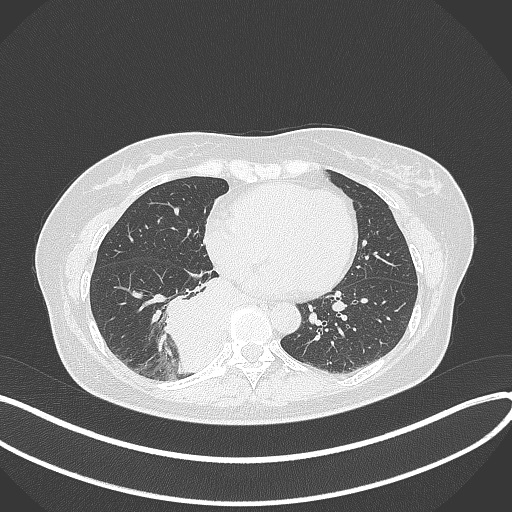
Chest CT, one axial slice. Position 134 of 331 along the scan axis. Reconstruction kernel B70f. 120 kVp. Lung window (W 1500 / L -600 HU). 1 mm slice thickness. 512 × 512 image matrix. Patient: female, 54 years. Case-level facts recorded for this patient, not image findings: clinical TNM (as recorded): T4 N0 M0.
Annotated regions visible in this slice (bounding box drawn by a radiologist):
- lung tumour (recorded histology: adenocarcinoma): box from (x=163, y=271) to (x=241, y=373) px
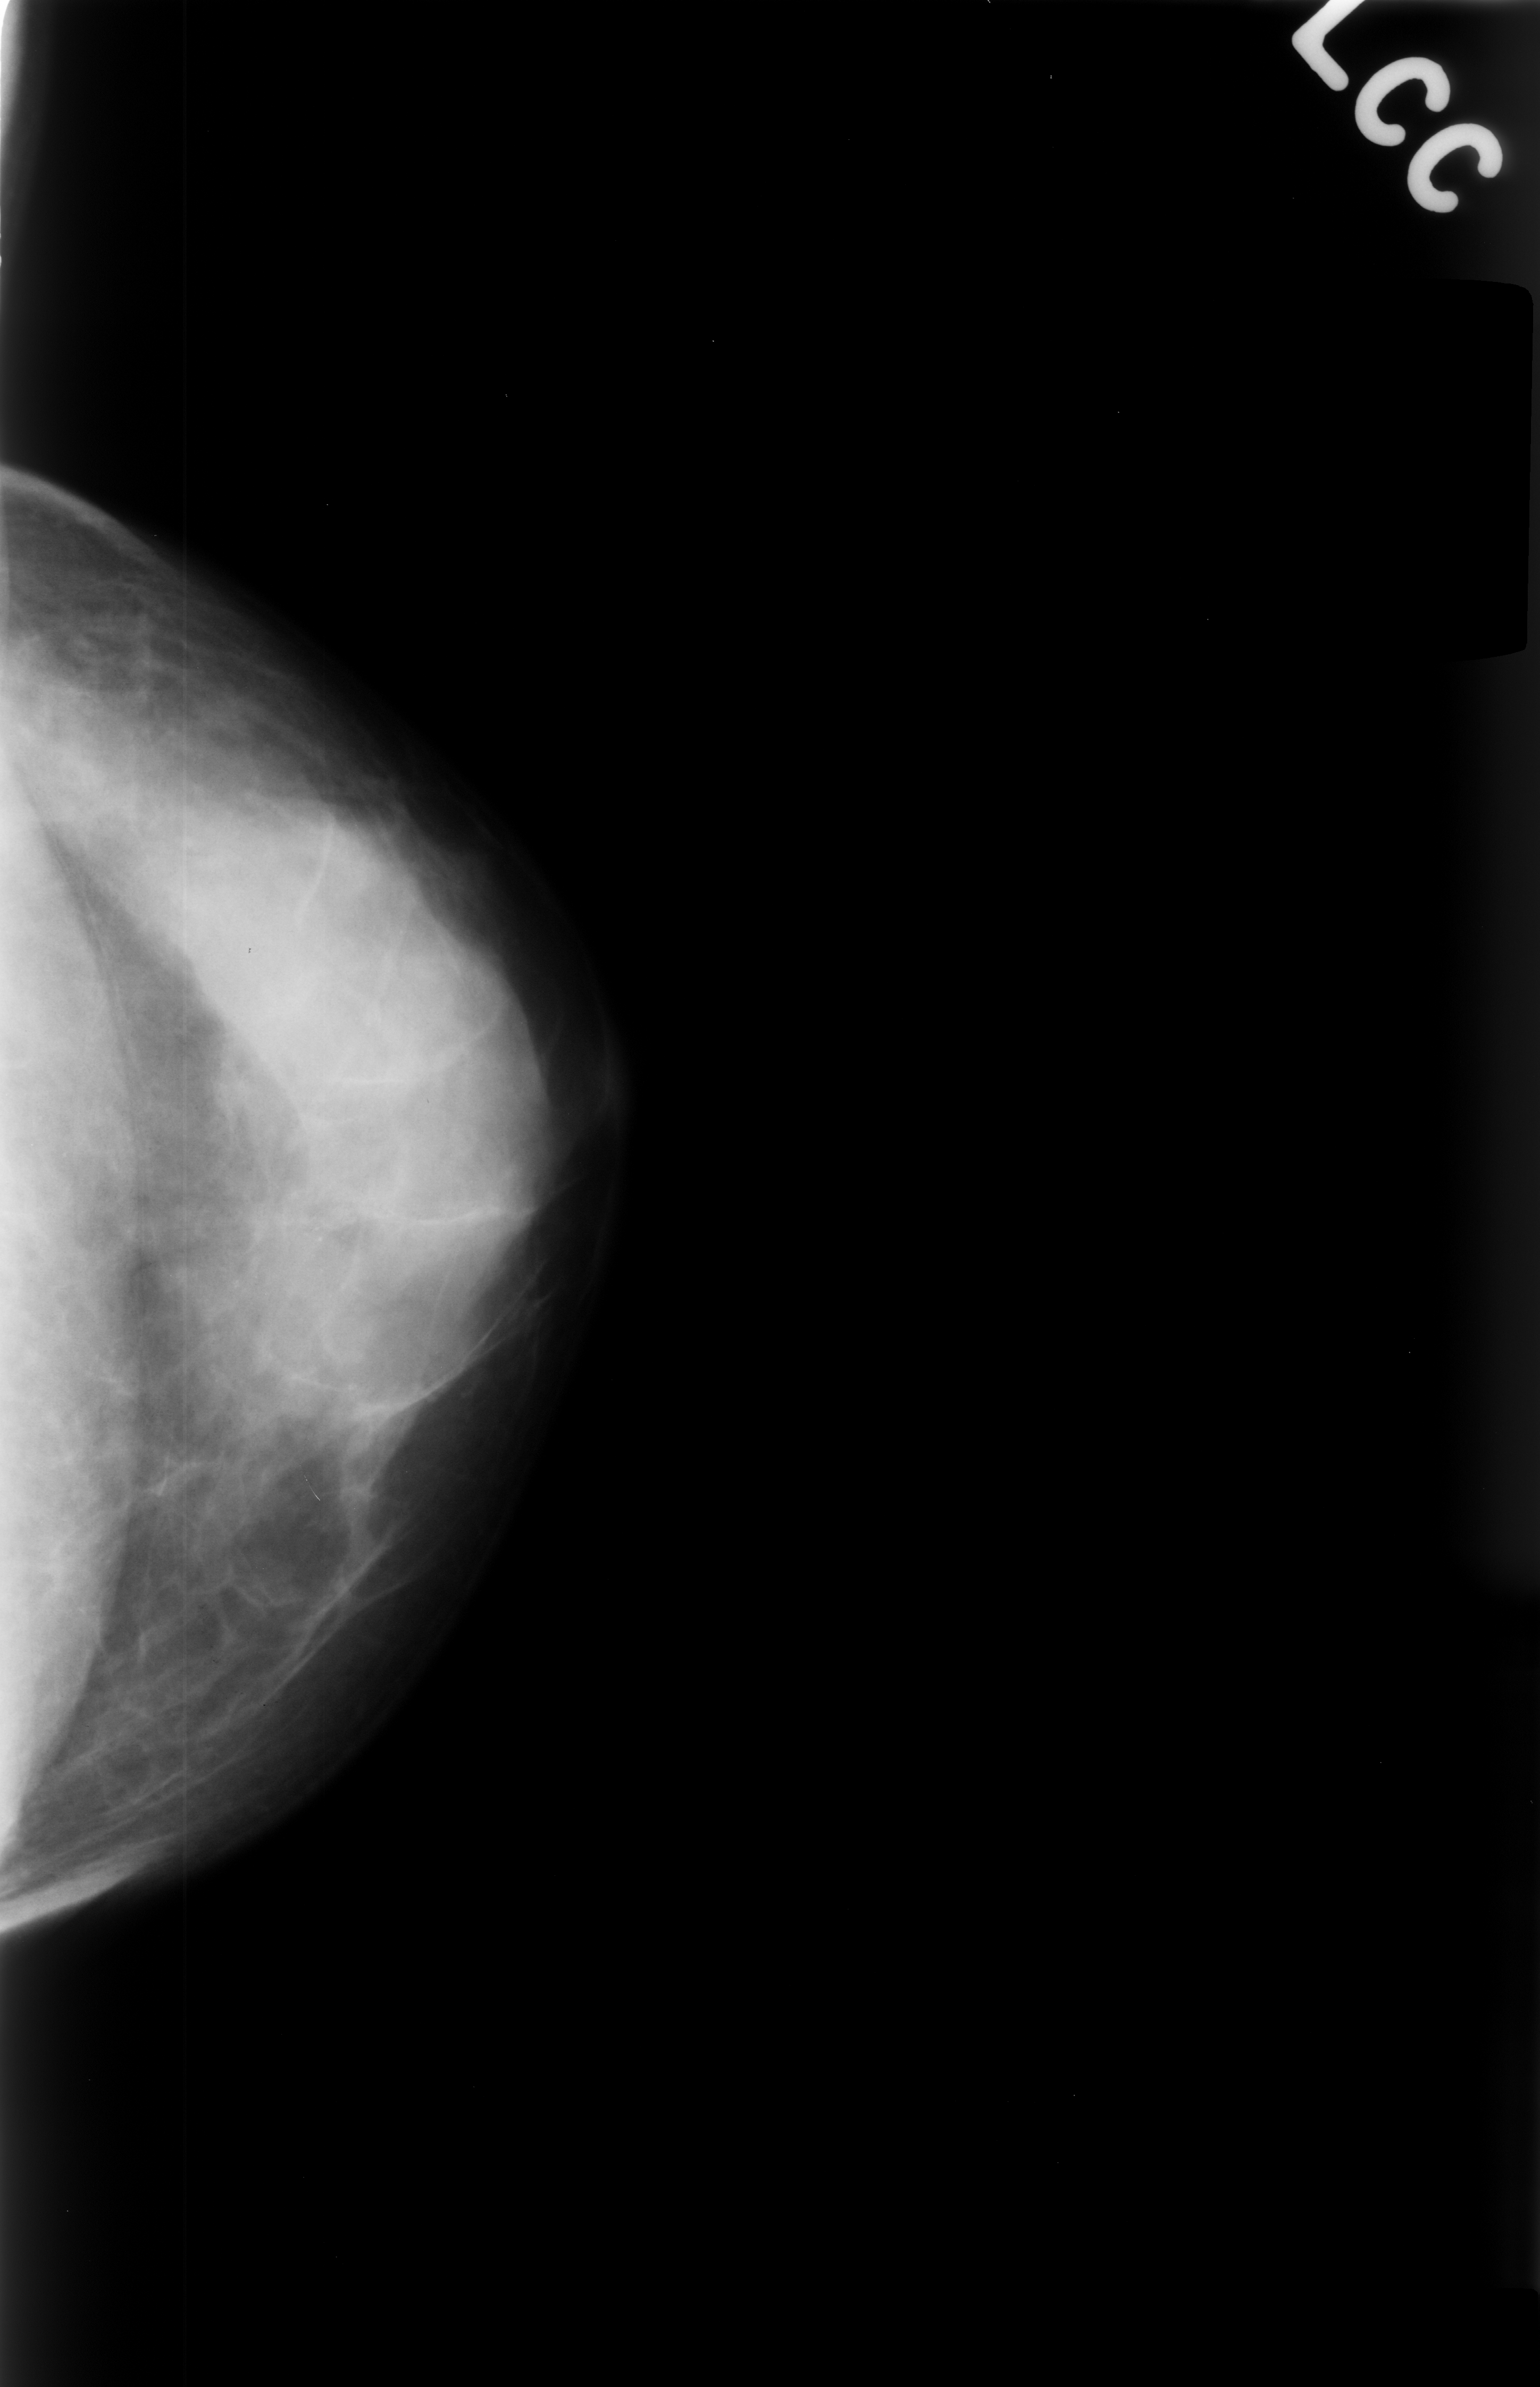
Mammogram (digitized film); left breast; CC view; breast composition: extremely dense (BI-RADS density category 4 of 4); 1540 × 2387 image matrix.
Expert-marked regions of interest on this image (one box per marked abnormality):
- calcifications, morphology punctate, distribution clustered; BI-RADS assessment category 4; subtlety rating 3 on a 1 (subtle) to 5 (obvious) scale; pathology result (as recorded, not read from the image): benign: bounding box (x1, y1, x2, y2) in pixels: (272, 1174, 448, 1329)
··········
* _TASK_
Retype the listing exactly. Leave the pictures out.

* _SOLUTION_
Chest CT, one axial slice. Position 134 of 331 along the scan axis. Reconstruction kernel B70f. 120 kVp. Lung window (W 1500 / L -600 HU). 1 mm slice thickness. 512 × 512 image matrix. Patient: female, 54 years. Case-level facts recorded for this patient, not image findings: clinical TNM (as recorded): T4 N0 M0.
Annotated regions visible in this slice (bounding box drawn by a radiologist):
- lung tumour (recorded histology: adenocarcinoma): box from (x=163, y=271) to (x=241, y=373) px
Mammogram (digitized film); left breast; CC view; breast composition: extremely dense (BI-RADS density category 4 of 4); 1540 × 2387 image matrix.
Expert-marked regions of interest on this image (one box per marked abnormality):
- calcifications, morphology punctate, distribution clustered; BI-RADS assessment category 4; subtlety rating 3 on a 1 (subtle) to 5 (obvious) scale; pathology result (as recorded, not read from the image): benign: bounding box (x1, y1, x2, y2) in pixels: (272, 1174, 448, 1329)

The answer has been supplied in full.